Paris Saint-Germain akhirnya mengangkat trofi Liga Champions untuk pertama kalinya dalam sejarah klub.
Kemenangan telak 5-0 atas Inter Milan di final yang digelar di Allianz Arena, Sabtu (31/5/2025) malam waktu setempat atau Minggu dini hari WIB, tidak hanya menjadi catatan sejarah bagi klub, tetapi juga penebusan pribadi bagi kapten mereka, Marquinhos.
Di tengah euforia juara PSG, nama Marquinhos mencuat sebagai simbol keabadian, loyalitas, dan pembuktian.
Ia bukan hanya kapten PSG saat ini, tapi juga satu-satunya pemain yang masih bertahan sejak kekalahan tragis dari Barcelona pada 8 Maret 2017—sebuah luka lama yang tak pernah benar-benar sembuh… hingga malam itu di Munich.
Delapan tahun lalu, Marquinhos adalah bagian dari tim PSG yang menjadi bahan olok-olok dunia setelah menyerahkan keunggulan agregat 4-0 kepada Barcelona dan tersingkir dengan kekalahan 1-6 di Camp Nou.
Coba kalian Google kata “remontada” (yang berarti comeback) dan salah satu pencarian pertama yang muncul adalah hasil laga paling memalukan dalam sejarah Liga Champions tersebut.
Malam itu, Marquinhos dinilai tak sanggup mengemban tugas di lini belakang dan menerima rating 0/10 dari media Prancis, Maxifoot.
“Bek yang bagus, ya. Bek besar? Belum,” tulis salah satu editorial saat itu. Sebuah kalimat yang menempel erat dalam perjalanan kariernya.
Tanggal 10 Maret 2022 menjadi titik nadir berikutnya. Di Santiago Bernabeu, Marquinhos—kali ini sebagai kapten—melakukan blunder fatal yang berujung ke gol hattrick Karim Benzema yang menyingkirkan PSG.
PSG yang tadinya sudah memimpin 2-0 pada 45 menit pertama laga leg kedua babak 16 besar Liga Champions itu harus tumbang dengan agregat 2-3.
Banyak yang menyalahkan Marquinhos, bahkan menyebut ia secara tidak langsung “membantu” Benzema meraih Ballon d’Or.
Namun meski berkali-kali terpukul, Marquinhos tak pernah menyerah.
Saat pemain-pemain besar datang dan pergi—Zlatan Ibrahimovic, Edinson Cavani, Thiago Silva, Neymar, hingga Lionel Messi—Marquinhos tetap berdiri di tengah badai, nyaris tak pernah meninggikan suara, tapi juga tak pernah lari dari tanggung jawab.

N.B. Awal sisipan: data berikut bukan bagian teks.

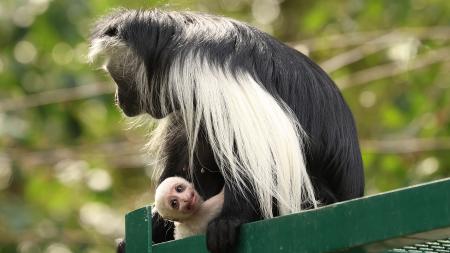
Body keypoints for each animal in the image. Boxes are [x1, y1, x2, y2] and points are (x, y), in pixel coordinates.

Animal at [89, 7, 364, 253]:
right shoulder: (186, 105)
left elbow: (256, 161)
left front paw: (229, 221)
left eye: (115, 76)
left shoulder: (203, 78)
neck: (171, 50)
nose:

Kini, di usia 30 tahun, Marquinhos mencapai klimaks kariernya. Ia mengangkat trofi Liga Champions dengan tangan gemetar dan mata berkaca-kaca. Sebuah momen yang bukan sekadar perayaan, tapi pemakaman untuk segala kegagalan masa lalu.
“Saya telah melalui begitu banyak hal di sini, banyak kekalahan, banyak kritik juga. Tapi saya tidak pernah menyerah, saya tetap setia pada klub ini,” ucap Marquinhos usai laga, penuh emosi.
Tak ada pemain dalam sejarah PSG yang mewakili penderitaan dan ketekunan seperti dirinya. Ia tidak selalu yang paling berbakat, tidak pernah paling vokal, tetapi ia selalu ada.
Ia adalah benang merah dari masa-masa kelam ke masa kejayaan, dari Camp Nou ke Allianz Arena.
Dengan trofi ini, Marquinhos melengkapi koleksi gelarnya bersama PSG: 10 gelar Ligue 1, 8 Piala Perancis, 6 Piala Liga Perancis, 9 Piala Super Perancis, dan kini, Liga Champions.
“Ini campuran antara kebahagiaan dan emosi. Saya menderita bersama tim ini, saya tumbuh di sini. Saya memikirkan para pemain yang datang dan pergi tanpa sempat meraih ini: Lucas, Thiago Silva, Zlatan, Cavani…” ujarnya dengan suara bergetar.